The International Center of Photography in New York sold these Bob’s Your Uncle disposable placemats, featuring photographer Stephen Shore’s images of food and plates, in 2007, when the institution hosted a survey of Shore’s work that had toured throughout Europe and the US.
Photographed as Part of the Stephen Shore Career Retrospective, on Exhibit Through May 28th, 2018 at the Museum of Modern Art in NYC.
This Jumpsuit Prototype (2017) is born from a confluence of designer Richard Malone’s personal experiences of the garment type, and his deep understanding of its mutations and iterations across history, particularly in the last century. Malone grew up in rural Ireland and identifies strongly with his working-class roots, which encompassed, among other things, functional clothing for construction sites. He looked into the 1920s to engage the bold color and egalitarian attitudes of the Russian Constructivists, who wanted to collapse art into life and eradicate class divides; the jumpsuit appeared in their theatrical experiments.
Malone was also inspired by jumpsuits shaped from a single piece of cloth, a frugal and considered method close to his own practice. He steamed, split, and sculpted a recycled stretch of acrylic he developed, creation dramatic optical effects. The top of the jumpsuit offers many openings, allowing for multi-wear options that are both practical and expressive. The result is a one-size-fits-all, unisex ensemble that manages to capture the glamour and the grit on the jumpsuit’s multifarious history.
Photographed as Part of the Exhibit, Items: Is Fashion Modern, on View Through January 28th, 2018 at The Museum of Modern Art in NYC.
In 1910, Manierre Dawson (1887-1969) spent six months traveling throughout England, France, Germany, Switzerland and Italy, where he visited museums, collectors and archeological sites. Following this sojourn, he created a series of works in 1911 – 12 based on images from classical art and Old Master paintings. With Meeting (The Three Graces), (1912) he reinterprets the mythological subject of the Three Graces by painting in a manner from both Cubism and Italian Futurism. Although Dawson did not receive much recognition during his lifetime, his avante-garde work was at the forefront of American art at the time.
Photographed in the Metropolitan Museum of Art in NYC.
These Pink Toothbrushes with Pink Bristles are sold in the MoMA Design Store (at the Museum of Modern Art in NYC) for $5.00. The toothbrush was designed by award-winning Danish designer, Andreas Engesvik, who is probably best-known for his furniture designs. You can find them in the point-of-purchase area by the registers, displayed alongside colorful earplugs, capsule-shaped pill cases and snow globe key fobs! Art!
Here’s another awesome Holiday Gift Idea for the art lover on your list who also happens to be a fan of David Bowie or Prince. Pay homage to Ziggy Stardust, David Bowie’s iconic persona from the early 1970s, or the late great Prince, with this modern take on Japanese Kokeshi dolls, which are customarily given as symbols of friendship. Each doll measures, 5.7 inches tall, is hand painted in vibrant colors, and is made of schima superba wood. Imagine the adventure these two could have together.

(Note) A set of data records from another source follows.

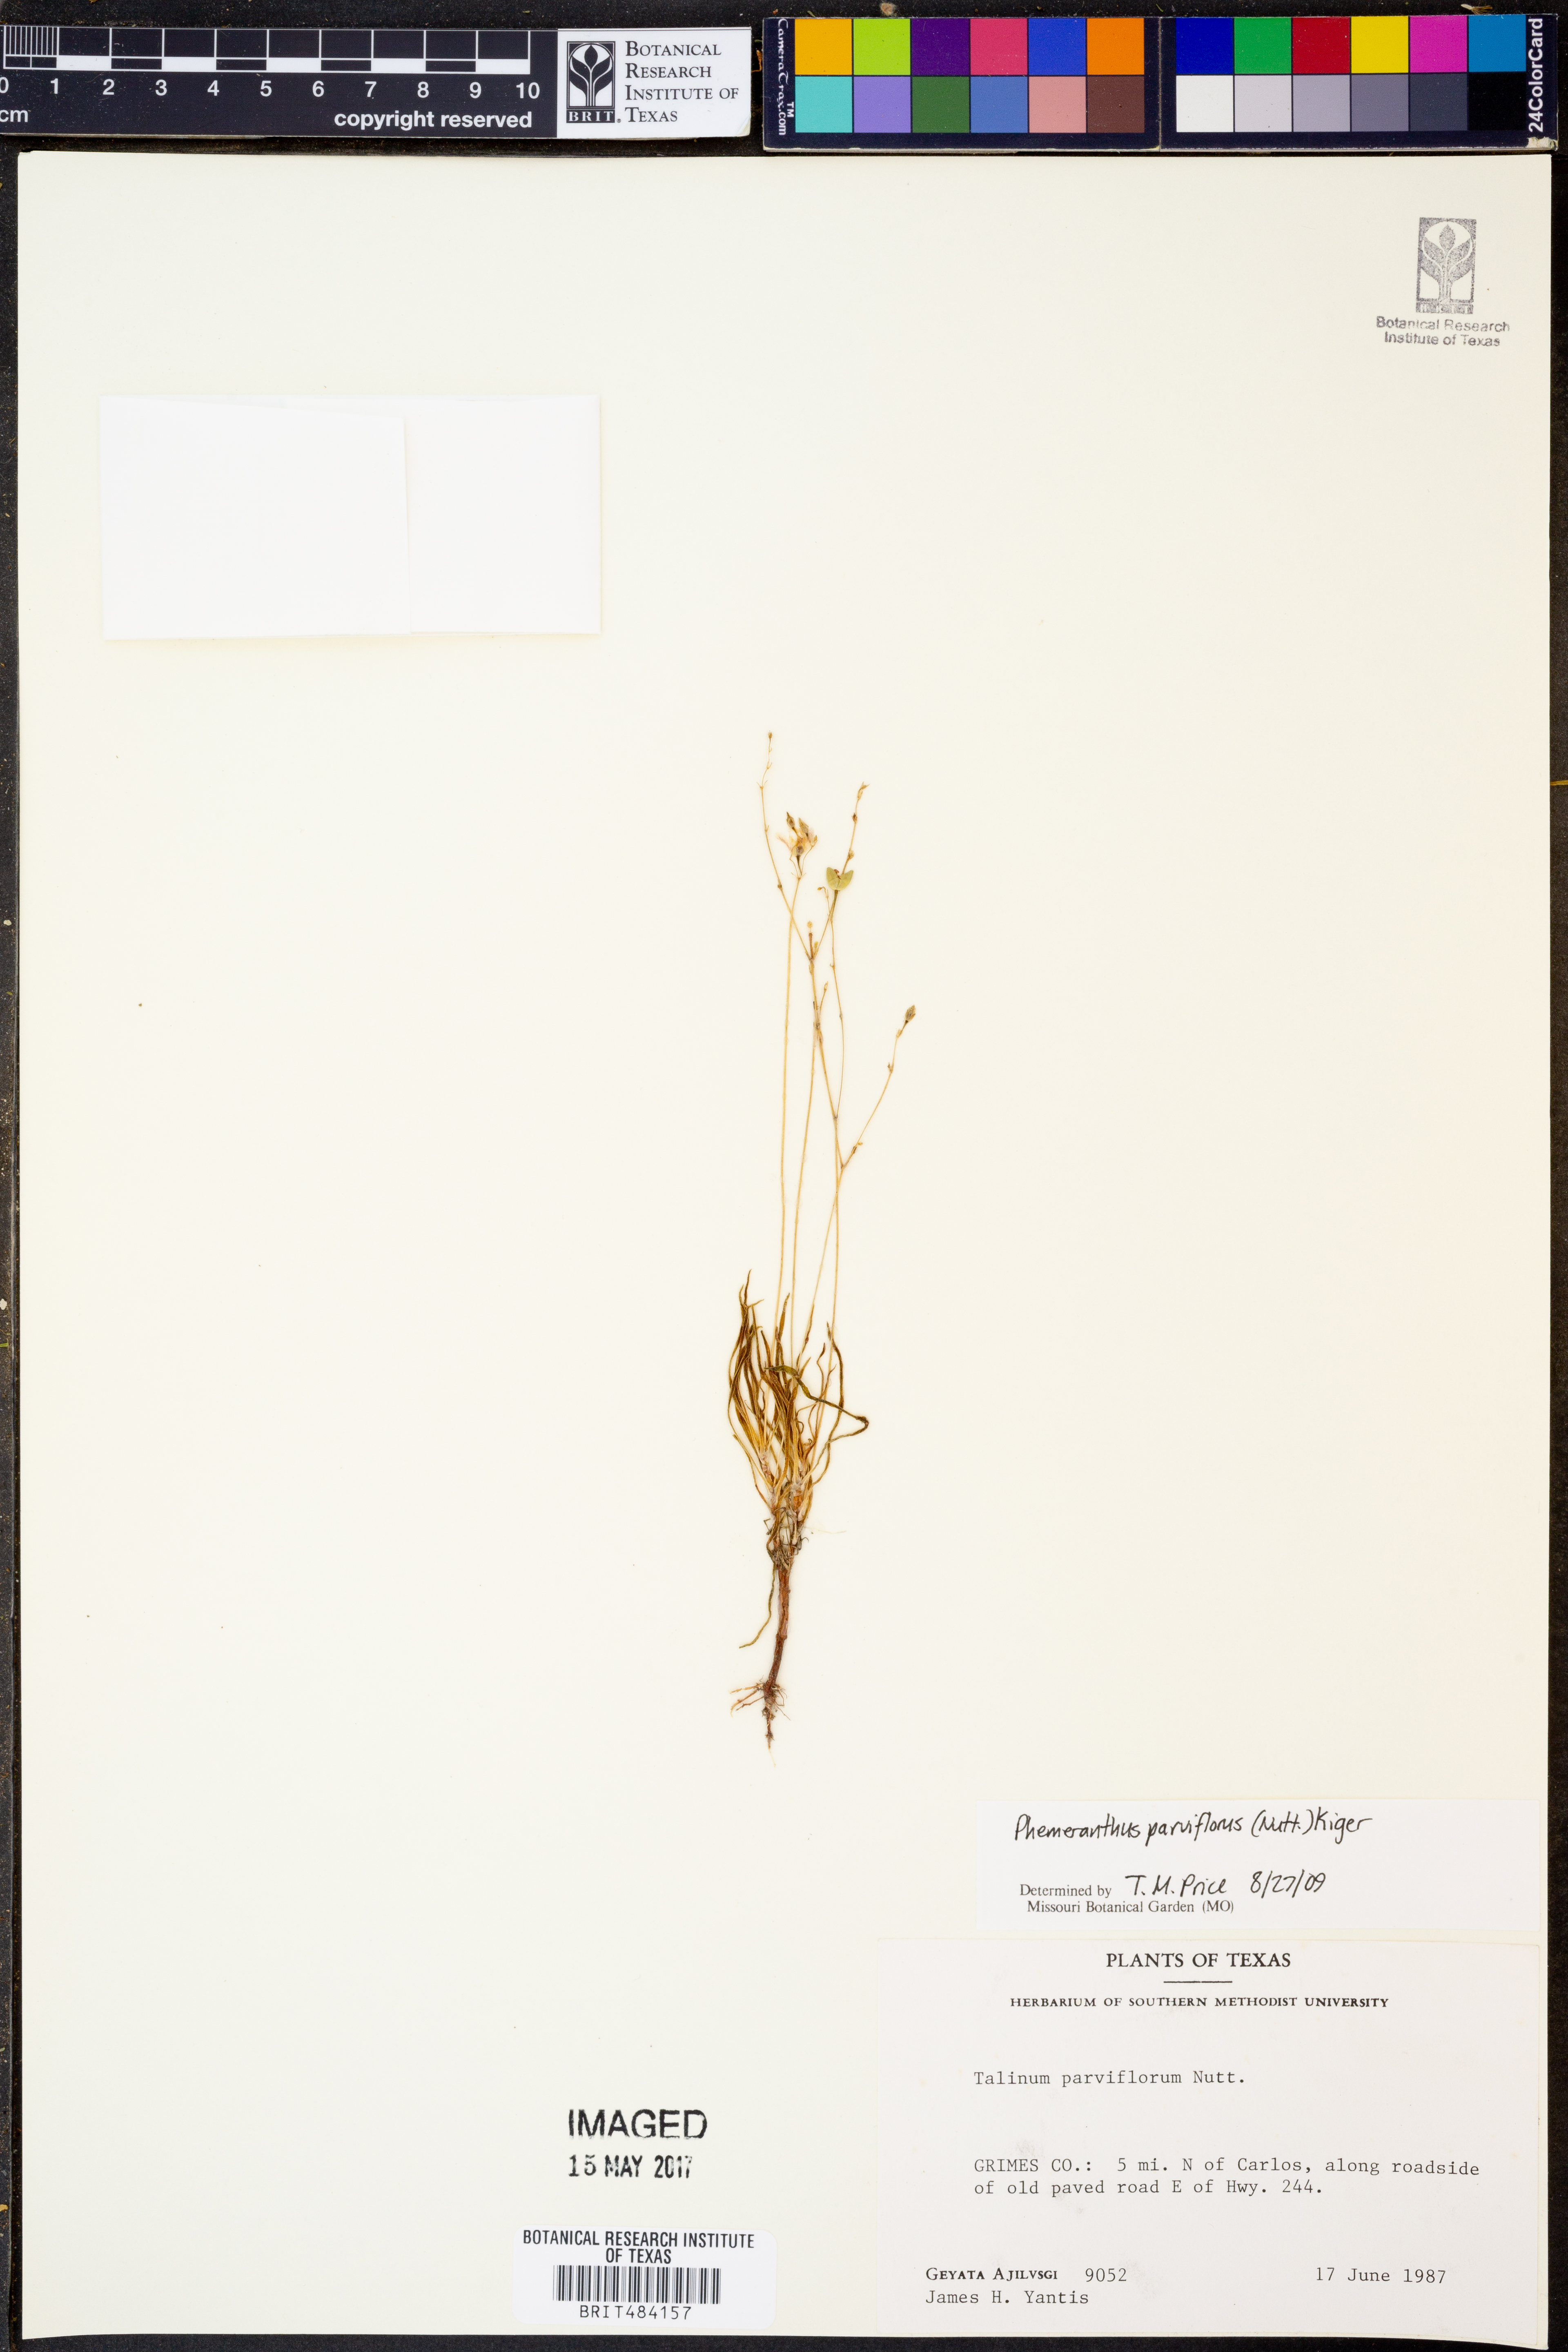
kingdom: Plantae
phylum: Tracheophyta
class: Magnoliopsida
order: Caryophyllales
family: Montiaceae
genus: Phemeranthus
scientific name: Phemeranthus parviflorus
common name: Sunbright
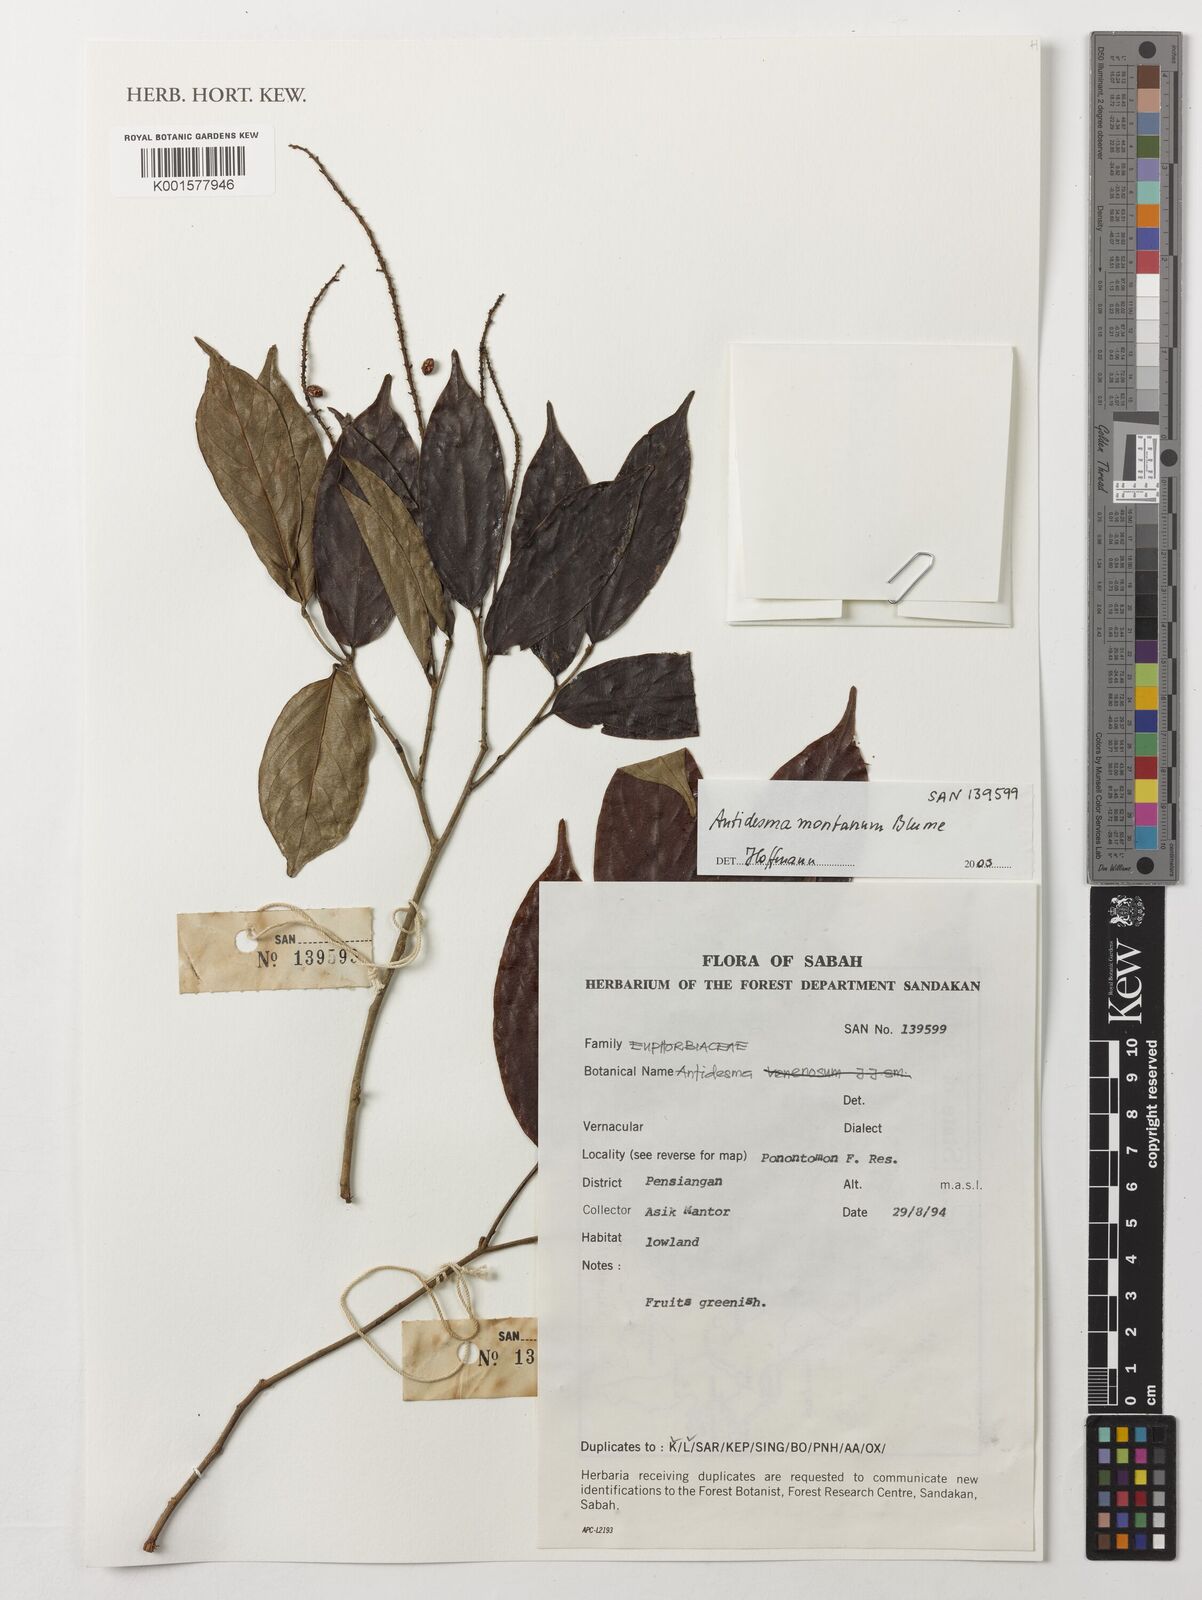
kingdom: Plantae
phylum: Tracheophyta
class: Magnoliopsida
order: Malpighiales
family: Phyllanthaceae
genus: Antidesma
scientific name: Antidesma montanum
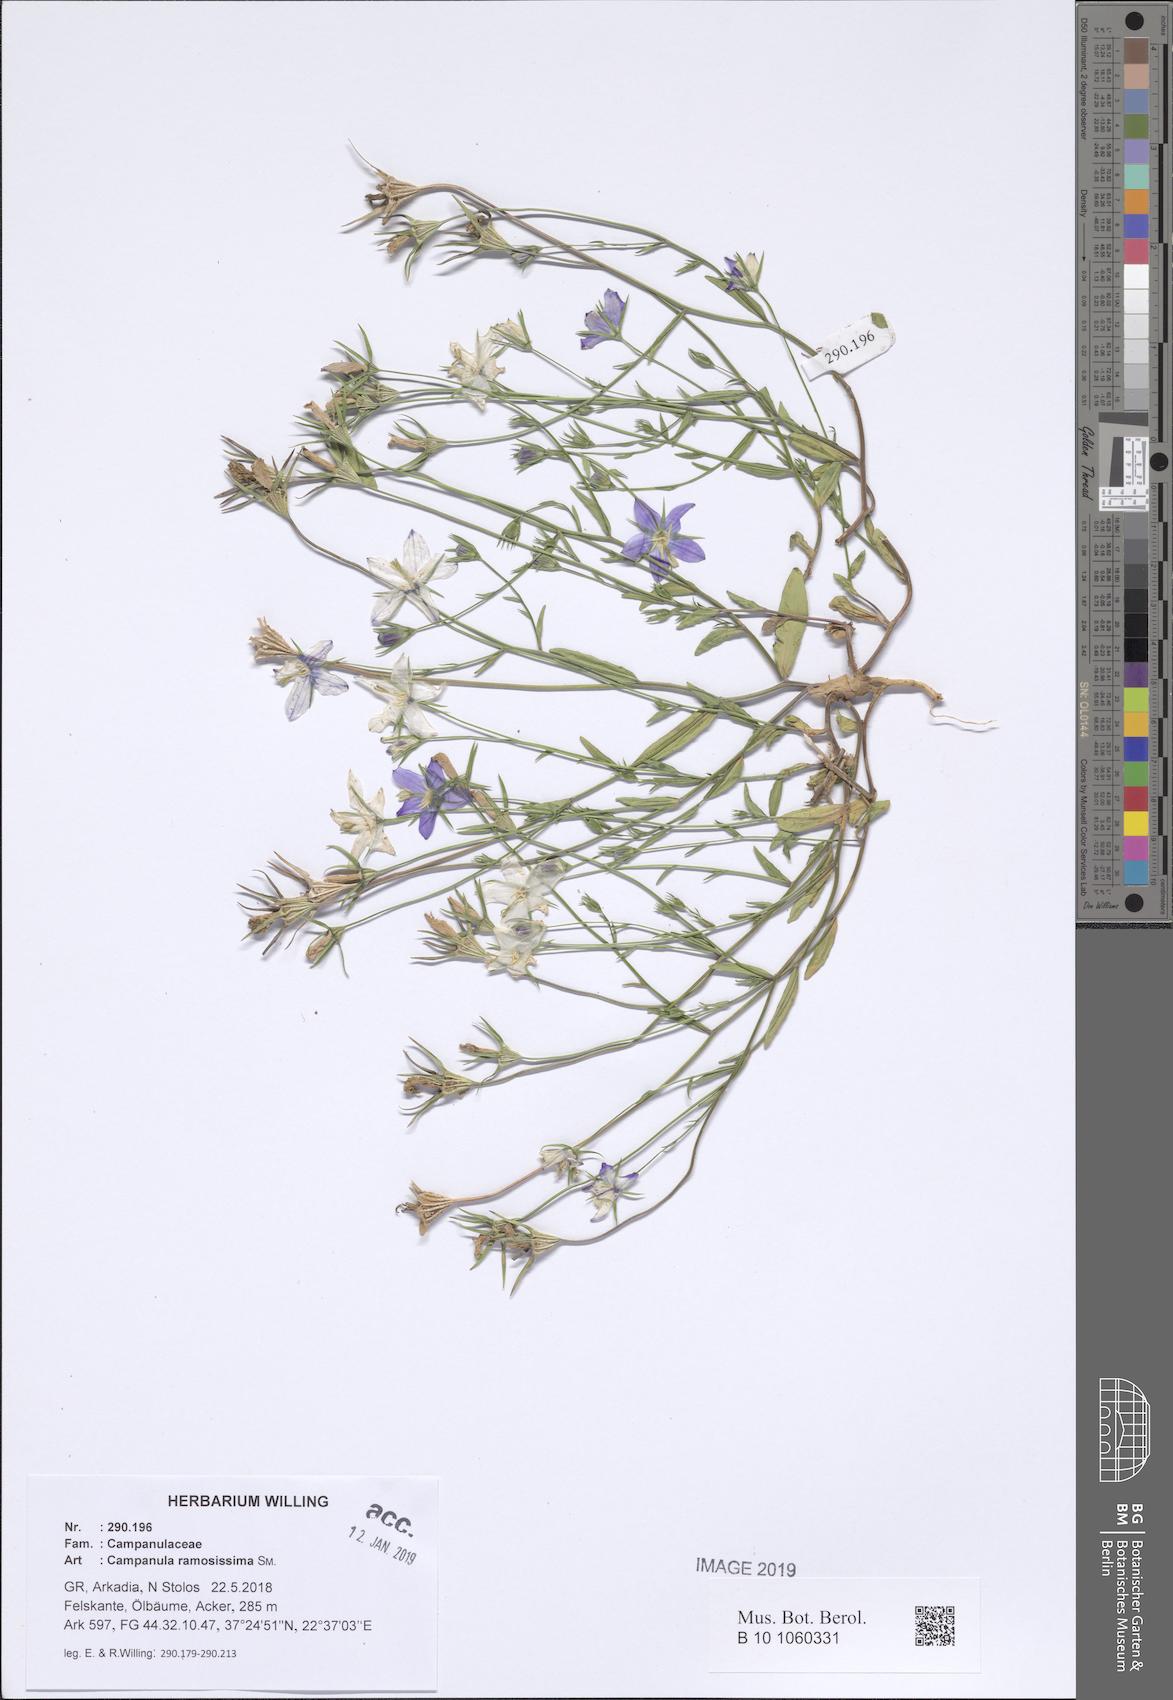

These cool little Dolls, which sell for $42 each, are available directly from the MoMA Design Store at the Museum of Modern Art, or online at This link!
In 1919, Lyubov Popova (1889- 1924) described painting as “Construction,” the building blocks of which were color and line. In this work, Painterly Architectonic (1917), brightly colored, irregularly shaped planes are layered are layered against a neutral background. The curved bottom edge of a grey shape emerging from beneath a red triangle and a white trapezoid suggests three-dimensionality, while the vibrant colors and jutting edges that seem to extend beyond the frame evoke energetic movement. Painterly Architectonic is one of a series of works that Popova created between 1915 and 1919 is response to Kazimir Malevich’s Suprematist paintings.
In 1971, Child Guidance Products manufactured the Mick-a-Matic Camera: a large plastic body shaped like Micky Mouse’s head with a viewfinder in its forehead, a lens in its nose and a flash between its ears. The camera was designed for children, but photographer Stephen Shore used it throughout 1971 to take dozens of images, some of which appeared in the exhibition, All the Meat You Can Eat. These pictures marked Shore’s first artistic use of color photography.
Mickey Mouse Head Camera was Photographed as Part of the Stephen Shore Career Retrospective, on Exhibit Through May 28th, 2018 at the Museum of Modern Art in NYC.